• **WRITTEN TASK**:
Return all of the data exactly, with nothing left out but the pictures.

[Page-level text extractions]
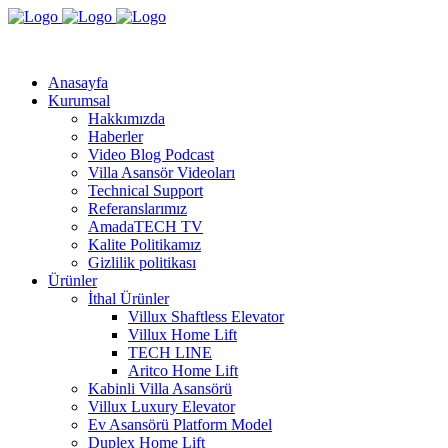
Anasayfa
Kurumsal
Hakkımızda
Haberler
Video Blog Podcast
Villa Asansör Videoları
Technical Support
Referanslarımız
AmadaTECH TV
Kalite Politikamız
Gizlilik politikası
Ürünler
İthal Ürünler
Villux Shaftless Elevator
Villux Home Lift
TECH LINE
Aritco Home Lift
Kabinli Villa Asansörü
Villux Luxury Elevator
Ev Asansörü Platform Model
Duplex Home Lift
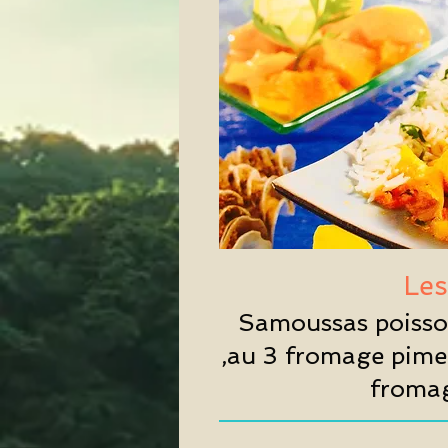
Les
Samoussas poisso
,au 3 fromage pimen
fromag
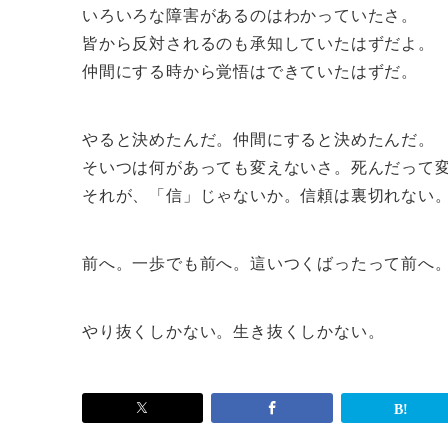
いろいろな障害があるのはわかっていたさ。
皆から反対されるのも承知していたはずだよ。
仲間にする時から覚悟はできていたはずだ。
やると決めたんだ。仲間にすると決めたんだ。
そいつは何があっても変えないさ。死んだって
それが、「信」じゃないか。信頼は裏切れない
前へ。一歩でも前へ。這いつくばったって前へ
やり抜くしかない。生き抜くしかない。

• **OUTPUT OF THE TASK**:
Anasayfa
Kurumsal
Hakkımızda
Haberler
Video Blog Podcast
Villa Asansör Videoları
Technical Support
Referanslarımız
AmadaTECH TV
Kalite Politikamız
Gizlilik politikası
Ürünler
İthal Ürünler
Villux Shaftless Elevator
Villux Home Lift
TECH LINE
Aritco Home Lift
Kabinli Villa Asansörü
Villux Luxury Elevator
Ev Asansörü Platform Model
Duplex Home Lift
Les
Samoussas poisso
,au 3 fromage pimen
fromag
いろいろな障害があるのはわかっていたさ。
皆から反対されるのも承知していたはずだよ。
仲間にする時から覚悟はできていたはずだ。
やると決めたんだ。仲間にすると決めたんだ。
そいつは何があっても変えないさ。死んだって
それが、「信」じゃないか。信頼は裏切れない
前へ。一歩でも前へ。這いつくばったって前へ
やり抜くしかない。生き抜くしかない。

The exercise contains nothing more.